Objectives: To study the prevalence of oral problems reported among a large group of adults with Ehlers-Danlos Syndrome (EDS). Furthermore, to compare proportions of disorders and general psychological well-being with those in a cohort of randomized population-based controls.
Design: A questionnaire study.
Setting and sample population: A total of 265 persons with EDS (response rate 77%) and 750 controls (response rate 63%) in a population-based cohort. Sixty persons were excluded from the EDS group (support members, children, undiagnosed EDS) leaving a final study group of 144 adults. The final control group consisted of 331 persons since many had sent back unanswered questionnaires.
Experimental variables: Questions concerning general and oral symptoms, VAS scales for masticatory muscle pain ratings and General Health Questionnaire (GHQ12) questions were included.
Outcome measure: Proportions of affirmative answers in EDS group and controls were compared. Mean values for ratings on VAS scales. Proportions of GHQ12 scores with a threshold score of four or more.

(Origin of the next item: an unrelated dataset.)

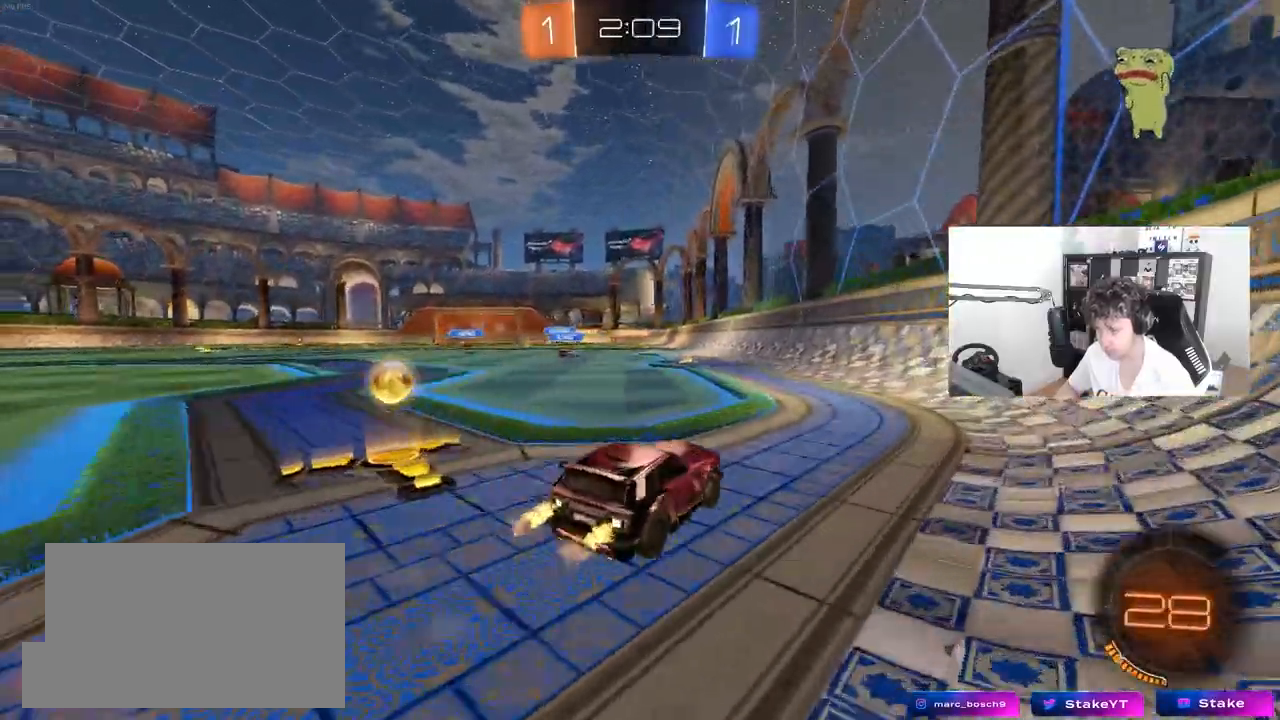
{"keys": ["a", "w"], "mouse": [], "mouse_move": "up", "events": [[100, "shift", "down"], [283, "shift", "up"]]}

Results: The proportions of affirmative answers for persons with EDS concerning general health problems, oral problems and masticatory muscle symptoms were significantly higher compared with controls. In the EDS group those who had daily pain in the masticatory muscles had significantly higher mean values on the VAS scales compared with those who had pain a few days per month. A GHQ12 score of four or more was significantly more common in the EDS group than in the controls, suggesting that a decline in psychological well-being was also more common in this group.
Conclusion: It is important that dental practitioners should be aware of the oral problems associated with EDS and the impact the disease has on quality of life.